### DATA TO PROCESS
+--

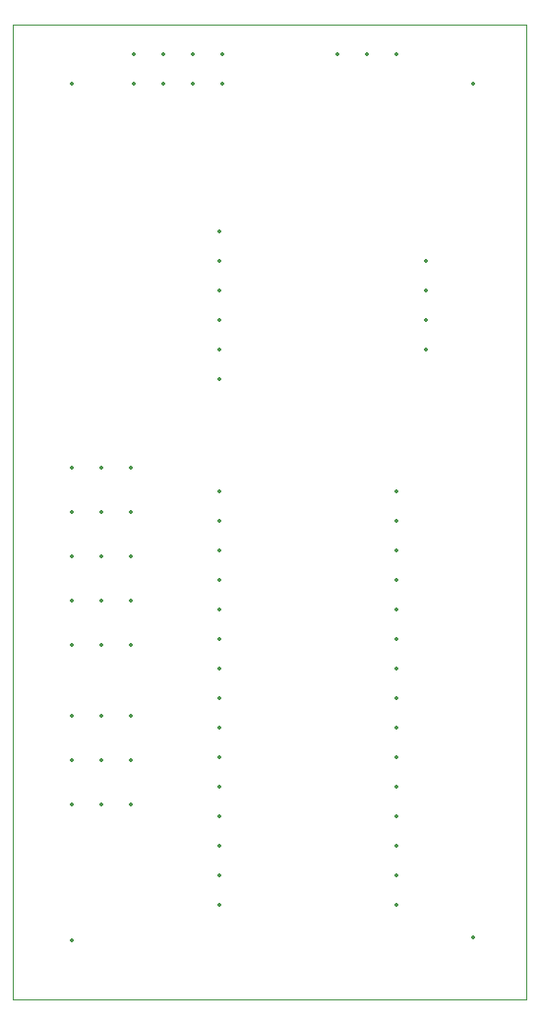
<source format=gbr>
%TF.GenerationSoftware,KiCad,Pcbnew,8.0.5-1.fc40*%
%TF.CreationDate,2024-11-02T20:46:04+01:00*%
%TF.ProjectId,PlaneController,506c616e-6543-46f6-9e74-726f6c6c6572,rev?*%
%TF.SameCoordinates,Original*%
%TF.FileFunction,Profile,NP*%
%FSLAX46Y46*%
G04 Gerber Fmt 4.6, Leading zero omitted, Abs format (unit mm)*
G04 Created by KiCad (PCBNEW 8.0.5-1.fc40) date 2024-11-02 20:46:04*
%MOMM*%
%LPD*%
G01*
G04 APERTURE LIST*
%TA.AperFunction,Profile*%
%ADD10C,0.050000*%
%TD*%
%ADD11C,0.350000*%
G04 APERTURE END LIST*
D10*
X86360000Y-27940000D02*
X130556000Y-27940000D01*
X130556000Y-111760000D01*
X86360000Y-111760000D01*
X86360000Y-27940000D01*
D11*
X96520000Y-94996000D03*
X93980000Y-94996000D03*
X91440000Y-94996000D03*
X104150000Y-68072000D03*
X104150000Y-70612000D03*
X104150000Y-73152000D03*
X104150000Y-75692000D03*
X104150000Y-78232000D03*
X104150000Y-80772000D03*
X104150000Y-83312000D03*
X104150000Y-85852000D03*
X104150000Y-88392000D03*
X104150000Y-90932000D03*
X104150000Y-93472000D03*
X104150000Y-96012000D03*
X104150000Y-98552000D03*
X104150000Y-101092000D03*
X104150000Y-103632000D03*
X119390000Y-103632000D03*
X119390000Y-101092000D03*
X119390000Y-98552000D03*
X119390000Y-96012000D03*
X119390000Y-93472000D03*
X119390000Y-90932000D03*
X119390000Y-88392000D03*
X119390000Y-85852000D03*
X119390000Y-83312000D03*
X119390000Y-80772000D03*
X119390000Y-78232000D03*
X119390000Y-75692000D03*
X119390000Y-73152000D03*
X119390000Y-70612000D03*
X119390000Y-68072000D03*
X121920000Y-48260000D03*
X121920000Y-50800000D03*
X121920000Y-53340000D03*
X121920000Y-55880000D03*
X91440000Y-33020000D03*
X91440000Y-106680000D03*
X96520000Y-87376000D03*
X93980000Y-87376000D03*
X91440000Y-87376000D03*
X96520000Y-69850000D03*
X93980000Y-69850000D03*
X91440000Y-69850000D03*
X96520000Y-66040000D03*
X93980000Y-66040000D03*
X91440000Y-66040000D03*
X96520000Y-73660000D03*
X93980000Y-73660000D03*
X91440000Y-73660000D03*
X96505000Y-81280000D03*
X93965000Y-81280000D03*
X91425000Y-81280000D03*
X96520000Y-91186000D03*
X93980000Y-91186000D03*
X91440000Y-91186000D03*
X96520000Y-77470000D03*
X93980000Y-77470000D03*
X91440000Y-77470000D03*
X125984000Y-33020000D03*
X125984000Y-106426000D03*
X114300000Y-30480000D03*
X116840000Y-30480000D03*
X119380000Y-30480000D03*
X104140000Y-45720000D03*
X104140000Y-48260000D03*
X104140000Y-50800000D03*
X104140000Y-53340000D03*
X104140000Y-55880000D03*
X104140000Y-58420000D03*
X96774000Y-33020000D03*
X96774000Y-30480000D03*
X99314000Y-33020000D03*
X99314000Y-30480000D03*
X101854000Y-33020000D03*
X101854000Y-30480000D03*
X104394000Y-33020000D03*
X104394000Y-30480000D03*
M02*

</source>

+--

### PROBLEM STATEMENT
Return every line above exactly, omitting images.

### EXERCISE RESPONSE
<source format=gbr>
%TF.GenerationSoftware,KiCad,Pcbnew,8.0.5-1.fc40*%
%TF.CreationDate,2024-11-02T20:46:04+01:00*%
%TF.ProjectId,PlaneController,506c616e-6543-46f6-9e74-726f6c6c6572,rev?*%
%TF.SameCoordinates,Original*%
%TF.FileFunction,Profile,NP*%
%FSLAX46Y46*%
G04 Gerber Fmt 4.6, Leading zero omitted, Abs format (unit mm)*
G04 Created by KiCad (PCBNEW 8.0.5-1.fc40) date 2024-11-02 20:46:04*
%MOMM*%
%LPD*%
G01*
G04 APERTURE LIST*
%TA.AperFunction,Profile*%
%ADD10C,0.050000*%
%TD*%
%ADD11C,0.350000*%
G04 APERTURE END LIST*
D10*
X86360000Y-27940000D02*
X130556000Y-27940000D01*
X130556000Y-111760000D01*
X86360000Y-111760000D01*
X86360000Y-27940000D01*
D11*
X96520000Y-94996000D03*
X93980000Y-94996000D03*
X91440000Y-94996000D03*
X104150000Y-68072000D03*
X104150000Y-70612000D03*
X104150000Y-73152000D03*
X104150000Y-75692000D03*
X104150000Y-78232000D03*
X104150000Y-80772000D03*
X104150000Y-83312000D03*
X104150000Y-85852000D03*
X104150000Y-88392000D03*
X104150000Y-90932000D03*
X104150000Y-93472000D03*
X104150000Y-96012000D03*
X104150000Y-98552000D03*
X104150000Y-101092000D03*
X104150000Y-103632000D03*
X119390000Y-103632000D03*
X119390000Y-101092000D03*
X119390000Y-98552000D03*
X119390000Y-96012000D03*
X119390000Y-93472000D03*
X119390000Y-90932000D03*
X119390000Y-88392000D03*
X119390000Y-85852000D03*
X119390000Y-83312000D03*
X119390000Y-80772000D03*
X119390000Y-78232000D03*
X119390000Y-75692000D03*
X119390000Y-73152000D03*
X119390000Y-70612000D03*
X119390000Y-68072000D03*
X121920000Y-48260000D03*
X121920000Y-50800000D03*
X121920000Y-53340000D03*
X121920000Y-55880000D03*
X91440000Y-33020000D03*
X91440000Y-106680000D03*
X96520000Y-87376000D03*
X93980000Y-87376000D03*
X91440000Y-87376000D03*
X96520000Y-69850000D03*
X93980000Y-69850000D03*
X91440000Y-69850000D03*
X96520000Y-66040000D03*
X93980000Y-66040000D03*
X91440000Y-66040000D03*
X96520000Y-73660000D03*
X93980000Y-73660000D03*
X91440000Y-73660000D03*
X96505000Y-81280000D03*
X93965000Y-81280000D03*
X91425000Y-81280000D03*
X96520000Y-91186000D03*
X93980000Y-91186000D03*
X91440000Y-91186000D03*
X96520000Y-77470000D03*
X93980000Y-77470000D03*
X91440000Y-77470000D03*
X125984000Y-33020000D03*
X125984000Y-106426000D03*
X114300000Y-30480000D03*
X116840000Y-30480000D03*
X119380000Y-30480000D03*
X104140000Y-45720000D03*
X104140000Y-48260000D03*
X104140000Y-50800000D03*
X104140000Y-53340000D03*
X104140000Y-55880000D03*
X104140000Y-58420000D03*
X96774000Y-33020000D03*
X96774000Y-30480000D03*
X99314000Y-33020000D03*
X99314000Y-30480000D03*
X101854000Y-33020000D03*
X101854000Y-30480000D03*
X104394000Y-33020000D03*
X104394000Y-30480000D03*
M02*

</source>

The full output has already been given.